*Task description*.
Transcribe the entries below word for word, beginning at the line with "берегу Днепра в Херсонско" and stopping after the line with "II. 会議の規模と目的"; drop all pictures.

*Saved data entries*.
+--

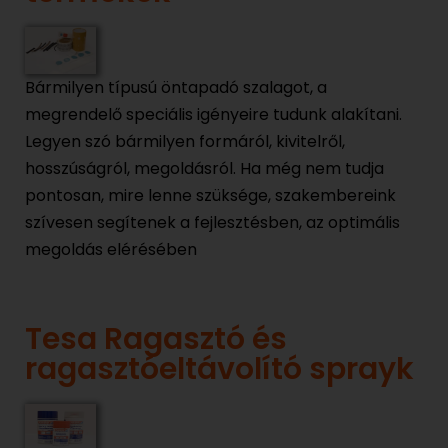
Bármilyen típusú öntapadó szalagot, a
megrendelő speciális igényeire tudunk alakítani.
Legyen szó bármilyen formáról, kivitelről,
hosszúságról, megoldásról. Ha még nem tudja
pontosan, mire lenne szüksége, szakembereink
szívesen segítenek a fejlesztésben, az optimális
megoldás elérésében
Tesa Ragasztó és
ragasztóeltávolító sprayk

+--

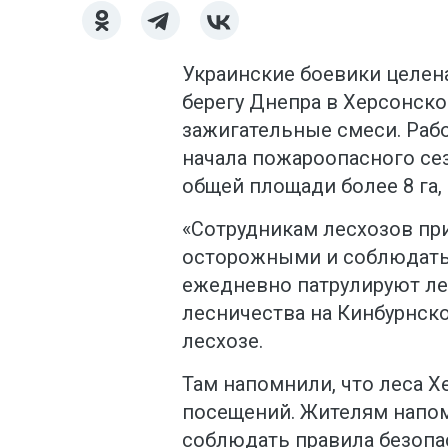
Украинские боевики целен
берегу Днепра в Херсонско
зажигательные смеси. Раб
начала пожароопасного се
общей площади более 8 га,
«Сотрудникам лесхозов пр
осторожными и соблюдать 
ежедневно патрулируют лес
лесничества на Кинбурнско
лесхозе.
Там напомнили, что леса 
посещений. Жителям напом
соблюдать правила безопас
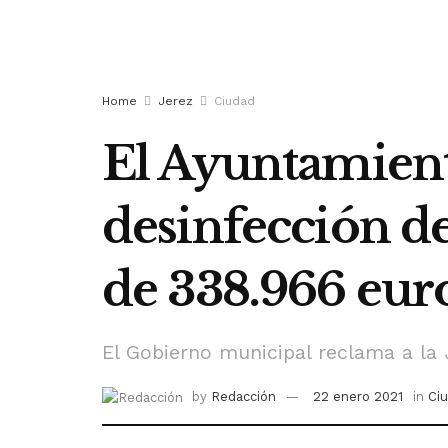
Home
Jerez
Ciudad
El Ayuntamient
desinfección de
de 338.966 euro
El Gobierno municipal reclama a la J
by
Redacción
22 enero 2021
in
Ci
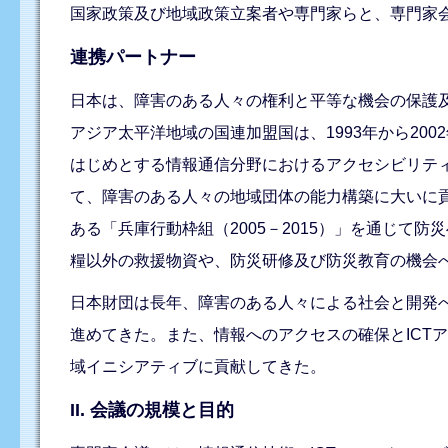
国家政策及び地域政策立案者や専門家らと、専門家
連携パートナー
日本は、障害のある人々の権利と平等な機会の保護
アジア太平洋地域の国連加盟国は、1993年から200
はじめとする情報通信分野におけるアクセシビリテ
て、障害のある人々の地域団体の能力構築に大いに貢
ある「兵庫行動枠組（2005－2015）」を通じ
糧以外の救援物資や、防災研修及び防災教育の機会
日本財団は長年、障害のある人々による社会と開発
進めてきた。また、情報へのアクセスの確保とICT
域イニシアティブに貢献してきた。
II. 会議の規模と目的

+--

*Task response*.
берегу Днепра в Херсонско
зажигательные смеси. Раб
начала пожароопасного се
общей площади более 8 га,
«Сотрудникам лесхозов пр
осторожными и соблюдать 
ежедневно патрулируют лес
лесничества на Кинбурнско
лесхозе.
Там напомнили, что леса 
посещений. Жителям напом
соблюдать правила безопас
Home
Jerez
Ciudad
El Ayuntamient
desinfección de
de 338.966 euro
El Gobierno municipal reclama a la J
by
Redacción
22 enero 2021
in
Ci
国家政策及び地域政策立案者や専門家らと、専門家
連携パートナー
日本は、障害のある人々の権利と平等な機会の保護
アジア太平洋地域の国連加盟国は、1993年から200
はじめとする情報通信分野におけるアクセシビリテ
て、障害のある人々の地域団体の能力構築に大いに貢
ある「兵庫行動枠組（2005－2015）」を通じ
糧以外の救援物資や、防災研修及び防災教育の機会
日本財団は長年、障害のある人々による社会と開発
進めてきた。また、情報へのアクセスの確保とICT
域イニシアティブに貢献してきた。
II. 会議の規模と目的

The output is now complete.